The lifetime is set on the peer side when the step inserts the ref; the parent receives it as-is.

mTLS configuration

In production, always enable mutual TLS between peers. The Node binding exposes PEM-file validators that load the same rustls configuration the server and client use natively:

import { loadServerTls, loadClientTls } from "blazen";

// Validate on startup that the PEM files exist, parse, and chain correctly.
// Throws a PeerTlsError if anything is malformed.
loadServerTls("/certs/server.crt", "/certs/server.key", "/certs/ca.crt");
loadClientTls("/certs/client.crt", "/certs/client.key", "/certs/ca.crt");

loadServerTls and loadClientTls return true on success. They are validators only — the actual TLS configuration is wired into the gRPC stack by the native peer crate when the server binds and the client connects. The recommended pattern is to call them at process startup so misconfigured certs fail fast rather than surfacing during the first RPC.

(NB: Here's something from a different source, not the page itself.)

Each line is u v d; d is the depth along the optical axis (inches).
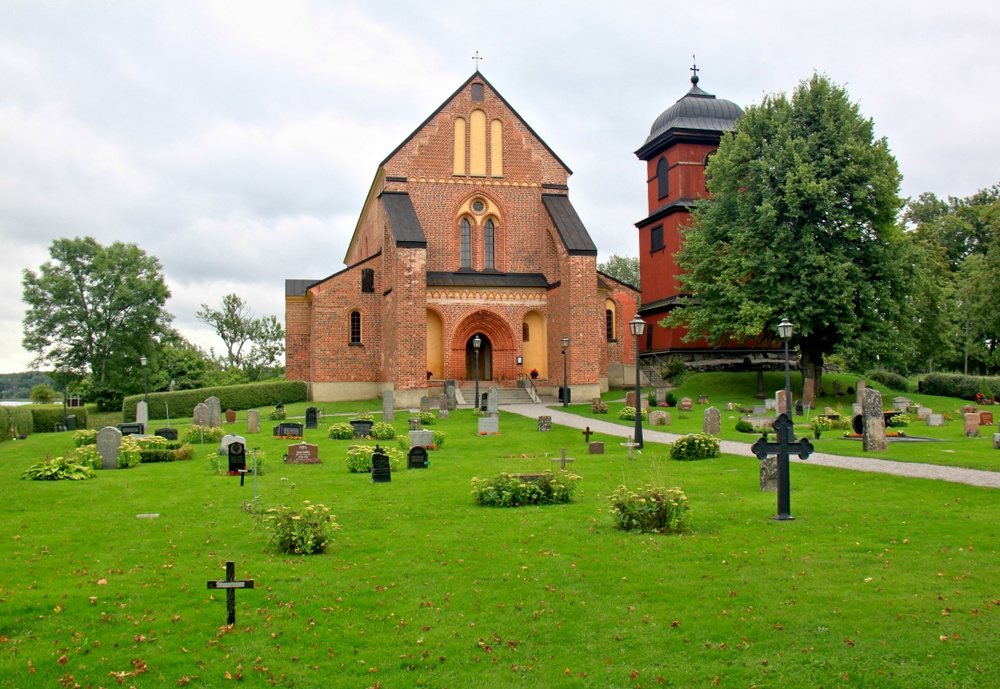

Both sides must present certificates signed by the same CA. In Kubernetes, use cert-manager with a shared Issuer to automate certificate issuance and rotation for each peer pod.

Auth-token fallback

When mTLS is not practical (development, internal networks, ad-hoc benchmarking), peers can authenticate with a shared secret instead. Set the same token on both sides in the env var reported by peerTokenEnv():

import { peerTokenEnv, resolvePeerToken } from "blazen";

console.log("set this env var on both peers:", peerTokenEnv());

const token = resolvePeerToken();
if (!token) {
  console.warn("peer auth token not set -- peers will reject calls");
}

resolvePeerToken() returns the current token from the process environment, or null when it is unset or empty.

Error handling

The native bindings throw typed subclasses of BlazenError for each peer failure mode. Catch the base class for a unified handler, or narrow on the concrete type:

import {
  BlazenPeerClient,
  PeerUnknownStepError,
  PeerEnvelopeVersionError,
  PeerWorkflowError,
  PeerTransportError,
  PeerEncodeError,
  PeerTlsError,
} from "blazen";

try {
  await client.invokeSubWorkflow({
    workflowName: "analyze-pipeline",
    stepIds: ["my_app::analyze"],
    input: {},
  });
} catch (err) {
  if (err instanceof PeerUnknownStepError) {
    // The peer does not have one of the requested step IDs registered.
  } else if (err instanceof PeerEnvelopeVersionError) {
    // Client and server speak incompatible envelope versions.
  } else if (err instanceof PeerWorkflowError) {
    // The remote workflow ran but reported an error.
  } else if (err instanceof PeerTransportError) {
    // Network-level failure (connection refused, timeout, TLS handshake).
  } else if (err instanceof PeerEncodeError) {
    // Postcard serialization or deserialization failed.
  } else if (err instanceof PeerTlsError) {
    // TLS configuration error (bad PEM, missing key file).
  } else {
    throw err;
  }
}

In addition to thrown errors, the JsSubWorkflowResponse.error field carries workflow-level failures as a string when the sub-workflow itself fails (as opposed to transport or protocol errors). Always check response.error before reading response.result or response.stateJson.

Envelope versioning

Every wire payload carries an envelopeVersion field. Read the version this build speaks with peerEnvelopeVersion():

import { peerEnvelopeVersion } from "blazen";

console.log("speaking envelope version", peerEnvelopeVersion());

Adding optional fields to a payload struct is forward-compatible and does not require a version bump. Renaming, reordering, or removing fields is a breaking change that increments the version. The server rejects payloads with a version newer than it supports (surfaced as a PeerEnvelopeVersionError on the client) but accepts all older versions, so rolling upgrades work as long as the newer side is the server.